--- DATA Enclosed Below ---
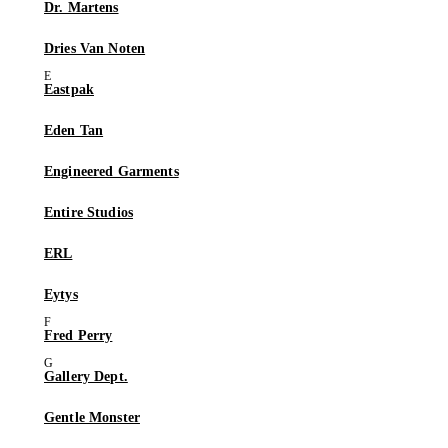
Dr. Martens
Dries Van Noten
Eastpak
Eden Tan
Engineered Garments
Entire Studios
ERL
Eytys
Fred Perry
Gallery Dept.
Gentle Monster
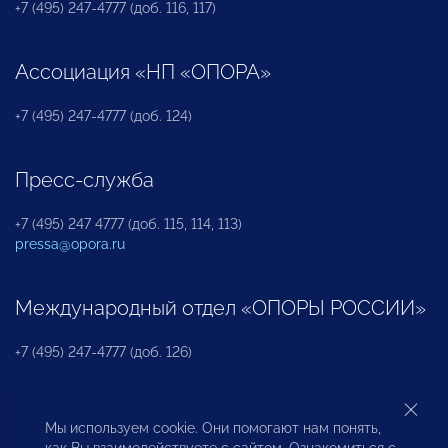
+7 (495) 247-4777 (доб. 116, 117)
Ассоциация «НП «ОПОРА»
+7 (495) 247-4777 (доб. 124)
Пресс-служба
+7 (495) 247 4777 (доб. 115, 114, 113)
pressa@opora.ru
Международный отдел «ОПОРЫ РОССИИ»
+7 (495) 247-4777 (доб. 126)
Бюро по защите прав предпринимателей и
Мы используем cookie. Они помогают нам понять,
инвесторов
как Вы взаимодействуете с сайтом. Ознакомиться с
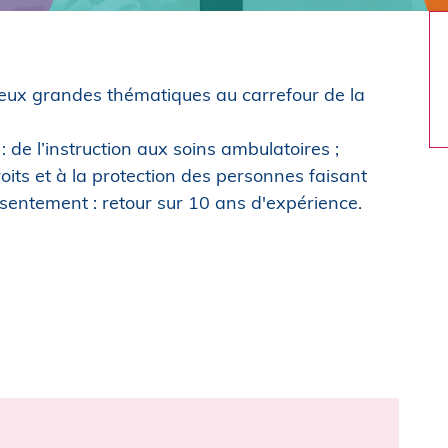
eux grandes thématiques au carrefour de la
 de l’instruction aux soins ambulatoires ;
roits et à la protection des personnes faisant
nsentement : retour sur 10 ans d'expérience.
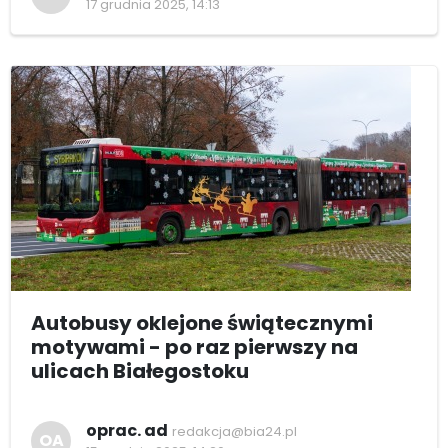
17 grudnia 2025, 14:13
Autobusy oklejone świątecznymi
motywami - po raz pierwszy na
ulicach Białegostoku
oprac. ad
redakcja@bia24.pl
OA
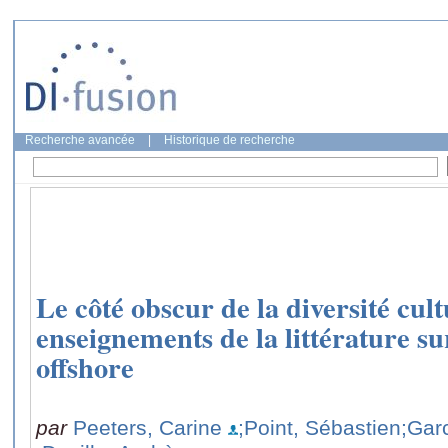
Recherche avancée
|
Historique de recherche
Le côté obscur de la diversité cult
enseignements de la littérature sur
offshore
par
Peeters, Carine
;Point, Sébastien
;Garc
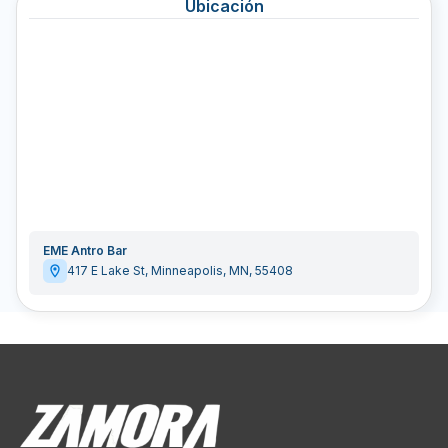
Ubicación
EME Antro Bar
417 E Lake St
,
Minneapolis
,
MN
,
55408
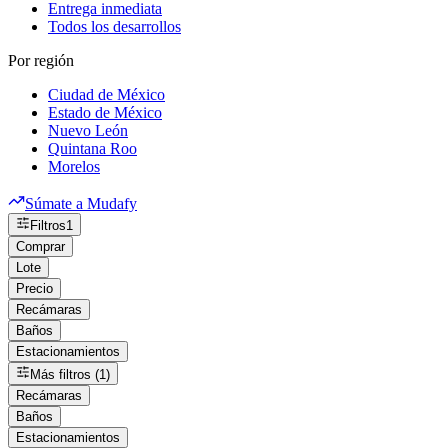
Entrega inmediata
Todos los desarrollos
Por región
Ciudad de México
Estado de México
Nuevo León
Quintana Roo
Morelos
Súmate a Mudafy
Filtros
1
Comprar
Lote
Precio
Recámaras
Baños
Estacionamientos
Más filtros (1)
Recámaras
Baños
Estacionamientos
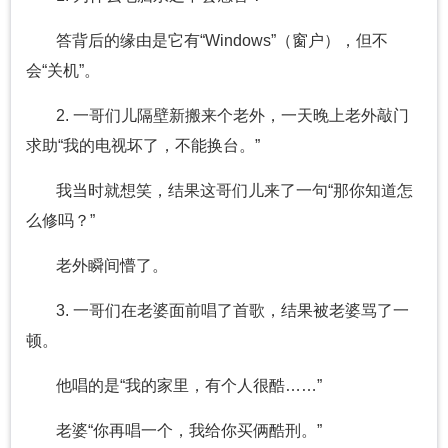
答背后的缘由是它有“Windows”（窗户），但不
会“关机”。
2. 一哥们儿隔壁新搬来个老外，一天晚上老外敲门
求助“我的电视坏了，不能换台。”
我当时就想笑，结果这哥们儿来了一句“那你知道怎
么修吗？”
老外瞬间懵了。
3. 一哥们在老婆面前唱了首歌，结果被老婆骂了一
顿。
他唱的是“我的家里，有个人很酷……”
老婆“你再唱一个，我给你买俩酷刑。”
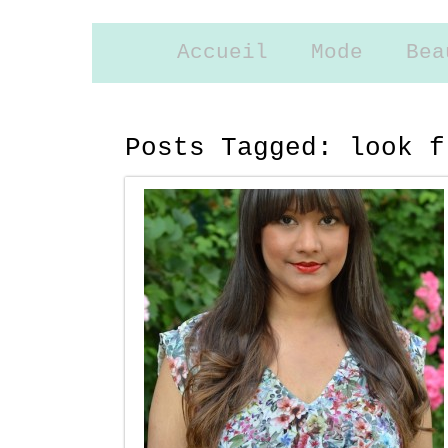
Accueil
Mode
Bea
Posts Tagged:
look f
--- End of Enclosed DATA ---
## PROBLEM
Return the records exactly as they stand, and drop every picture.

## RESULT
Dr. Martens
Dries Van Noten
Eastpak
Eden Tan
Engineered Garments
Entire Studios
ERL
Eytys
Fred Perry
Gallery Dept.
Gentle Monster
+7 (495) 247-4777 (доб. 116, 117)
Ассоциация «НП «ОПОРА»
+7 (495) 247-4777 (доб. 124)
Пресс-служба
+7 (495) 247 4777 (доб. 115, 114, 113)
pressa@opora.ru
Международный отдел «ОПОРЫ РОССИИ»
+7 (495) 247-4777 (доб. 126)
Бюро по защите прав предпринимателей и
Мы используем cookie. Они помогают нам понять,
инвесторов
как Вы взаимодействуете с сайтом. Ознакомиться с
eux grandes thématiques au carrefour de la
 de l’instruction aux soins ambulatoires ;
roits et à la protection des personnes faisant
nsentement : retour sur 10 ans d'expérience.
17 grudnia 2025, 14:13
Autobusy oklejone świątecznymi
motywami - po raz pierwszy na
ulicach Białegostoku
oprac. ad
redakcja@bia24.pl
OA
Recherche avancée
|
Historique de recherche
Le côté obscur de la diversité cult
enseignements de la littérature sur
offshore
par
Peeters, Carine
;Point, Sébastien
;Garc
Ubicación
EME Antro Bar
417 E Lake St
,
Minneapolis
,
MN
,
55408
Entrega inmediata
Todos los desarrollos
Por región
Ciudad de México
Estado de México
Nuevo León
Quintana Roo
Morelos
Súmate a Mudafy
Filtros
1
Comprar
Lote
Precio
Recámaras
Baños
Estacionamientos
Más filtros (1)
Recámaras
Baños
Estacionamientos
答背后的缘由是它有“Windows”（窗户），但不
会“关机”。
2. 一哥们儿隔壁新搬来个老外，一天晚上老外敲门
求助“我的电视坏了，不能换台。”
我当时就想笑，结果这哥们儿来了一句“那你知道怎
么修吗？”
老外瞬间懵了。
3. 一哥们在老婆面前唱了首歌，结果被老婆骂了一
顿。
他唱的是“我的家里，有个人很酷……”
老婆“你再唱一个，我给你买俩酷刑。”
Accueil
Mode
Bea
Posts Tagged:
look f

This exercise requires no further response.